Un manifeste critique la régression des droits de l’homme et de la liberté d’expression dans le royaume. Dans leur viseur : l’appareil policier de l’État et les médias proches du pouvoir.
Ils parlent pour ceux qui ne peuvent pas ou n’osent pas. 400 artistes et acteurs marocains se sont mobilisés pour rédiger un manifeste contre la répression policière et la diffamation ambiantes dans le pays maghrébin. Sous le titre Cette ombre est là, le texte pointe «plusieurs cas d’emprisonnement politique et de harcèlement, parmi lesquels l’arrestation des journalistes Omar Radi et Hajar Raissouni, ainsi que les répressions subies par des mouvements sociaux». «La situation a été exacerbée» par la pandémie et l’état d’urgence sanitaire, ajoute le manifeste signé entre autres par les écrivains Abdellatif Laâbi et Abdellah Taïa, le cinéaste Faouzi Bensaïdi ou la chanteuse Oum.
Dans ce contexte, «les médias de “diffamation”, proches de l’appareil policier de l’État, ont joué un rôle important dans des violations flagrantes» des droits humains, estiment les signataires.
Dernier exemple en date, «le harcèlement subi par Omar Radi», un journaliste et militant arrêté fin juillet pour une affaire de viol doublée d’accusations d’espionnage. L’homme a été la cible d’une intense campagne de diffamation dans des médias réputés proches des milieux sécuritaires.
La veille de la publication du manifeste des 400 artistes, deux ONG internationales (la Fédération internationale pour les droits de l’Homme et l’Organisation mondiale de lutte contre la torture) s’inquiétaient de cette arrestation, s’inscrivant dans un «contexte de harcèlement judiciaire continu et prolongé contre M. Radi de la part des autorités marocaines». Le procès du journaliste francophone de 34 ans, qui se déclare «victime d’un coup monté», débutera le 22 septembre.
Pour un droit à la critique
Le manifeste «Cette ombre est là» réclame la «libération de tous les prisonniers politiques et le droit de la population de chercher, discuter, analyser, critiquer (…) sans être diffamé, criminalisé» ou «harcelé».
Ils ne sont pas les seuls à se mobiliser pour le futur de leur pays.
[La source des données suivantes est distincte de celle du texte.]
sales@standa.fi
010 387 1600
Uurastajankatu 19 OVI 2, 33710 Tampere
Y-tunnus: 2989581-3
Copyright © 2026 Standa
À la mi-juillet, un groupe de 110 journalistes avait appelé les autorités marocaines à prendre des mesures contre les «médias de diffamation» qui calomnient impunément des «voix critiques», tandis que plusieurs ONG s’inquiètent d’une «dégradation des droits humains» dans le royaume.
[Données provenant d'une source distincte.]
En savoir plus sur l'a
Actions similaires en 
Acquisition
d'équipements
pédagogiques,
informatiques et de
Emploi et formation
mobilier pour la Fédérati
Face aux critiques, les autorités marocaines mettent en avant «plus de deux décennies d’acquis en matière de droits de l’Homme» et «l’indépendance de la justice», en rejetant l’existence de procès politiques.
Pour leur répondre, les artistes marocains n’ont d’autre choix que la plume, dans un pays qui connaît depuis quelques jours une forte recrudescence des cas de coronavirus. Le Maroc a prolongé son état d’urgence sanitaire jusqu’au 10 septembre.